Modification records:
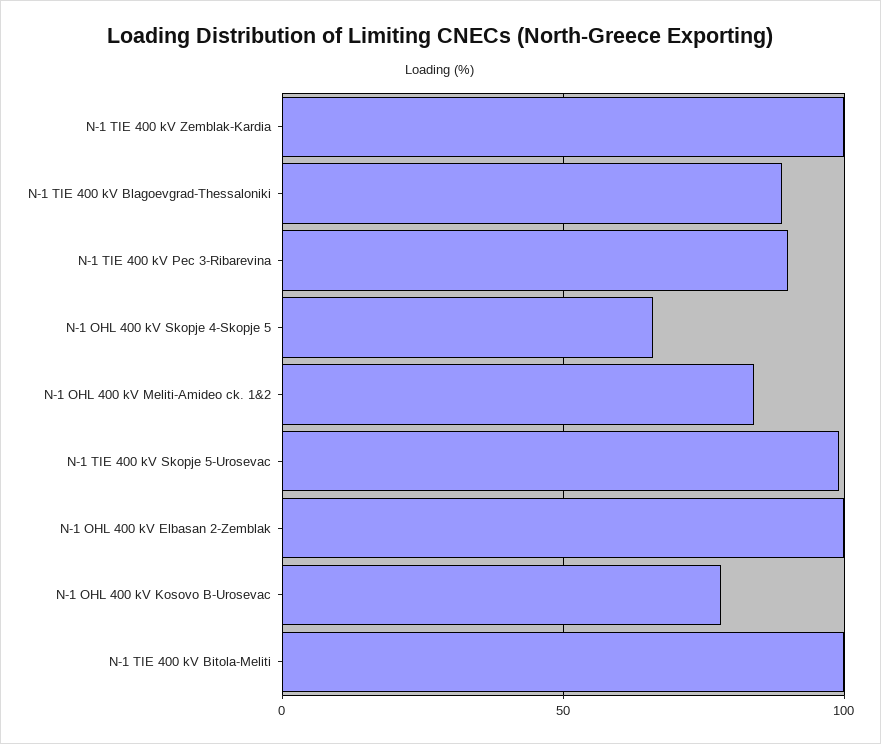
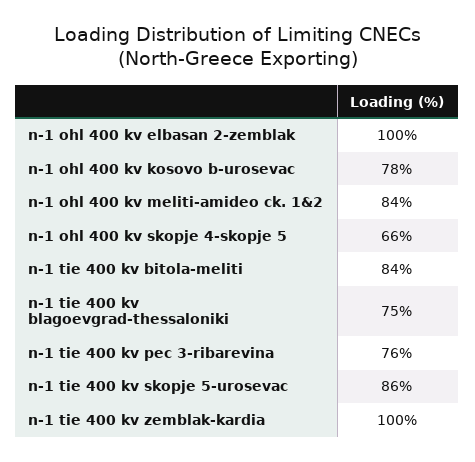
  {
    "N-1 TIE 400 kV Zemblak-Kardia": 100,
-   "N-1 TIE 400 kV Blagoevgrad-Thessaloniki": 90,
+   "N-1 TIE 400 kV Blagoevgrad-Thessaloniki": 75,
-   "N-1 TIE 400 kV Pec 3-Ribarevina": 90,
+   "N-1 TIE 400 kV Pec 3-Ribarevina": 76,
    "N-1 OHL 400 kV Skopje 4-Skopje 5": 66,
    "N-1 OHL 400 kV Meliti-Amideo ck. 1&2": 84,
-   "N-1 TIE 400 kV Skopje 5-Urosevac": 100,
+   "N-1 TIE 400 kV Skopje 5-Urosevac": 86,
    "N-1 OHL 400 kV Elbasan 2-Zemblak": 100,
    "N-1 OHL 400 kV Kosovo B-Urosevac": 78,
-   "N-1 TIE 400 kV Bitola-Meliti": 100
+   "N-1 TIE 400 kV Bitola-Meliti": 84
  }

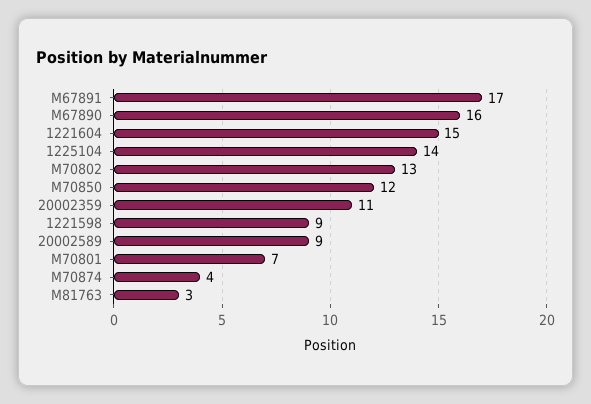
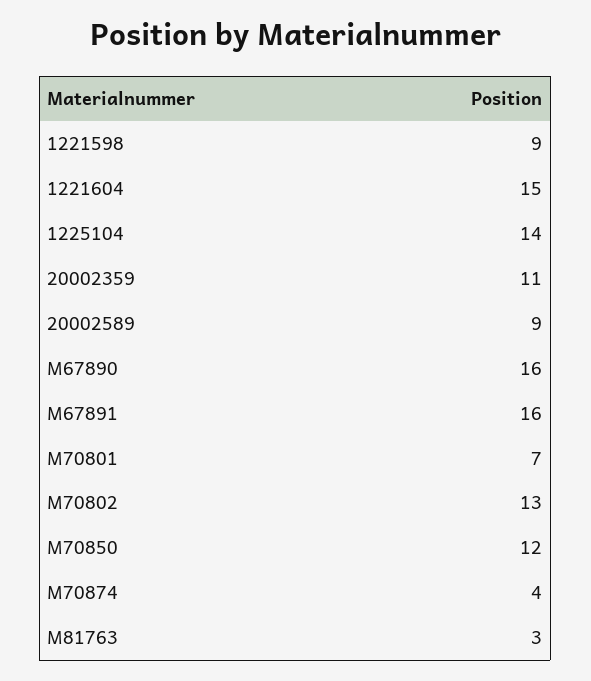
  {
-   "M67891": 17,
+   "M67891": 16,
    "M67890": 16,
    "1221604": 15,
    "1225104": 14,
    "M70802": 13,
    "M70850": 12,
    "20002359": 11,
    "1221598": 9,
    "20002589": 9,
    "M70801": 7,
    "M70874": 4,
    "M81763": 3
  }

The problem
Please output, exactly and with no pictures, only the lines from the one containing "400 kV Meliti-Amideo" through the final line of the records above.

Answer section
    "N-1 OHL 400 kV Meliti-Amideo ck. 1&2": 84,
-   "N-1 TIE 400 kV Skopje 5-Urosevac": 100,
+   "N-1 TIE 400 kV Skopje 5-Urosevac": 86,
    "N-1 OHL 400 kV Elbasan 2-Zemblak": 100,
    "N-1 OHL 400 kV Kosovo B-Urosevac": 78,
-   "N-1 TIE 400 kV Bitola-Meliti": 100
+   "N-1 TIE 400 kV Bitola-Meliti": 84
  }

  {
-   "M67891": 17,
+   "M67891": 16,
    "M67890": 16,
    "1221604": 15,
    "1225104": 14,
    "M70802": 13,
    "M70850": 12,
    "20002359": 11,
    "1221598": 9,
    "20002589": 9,
    "M70801": 7,
    "M70874": 4,
    "M81763": 3
  }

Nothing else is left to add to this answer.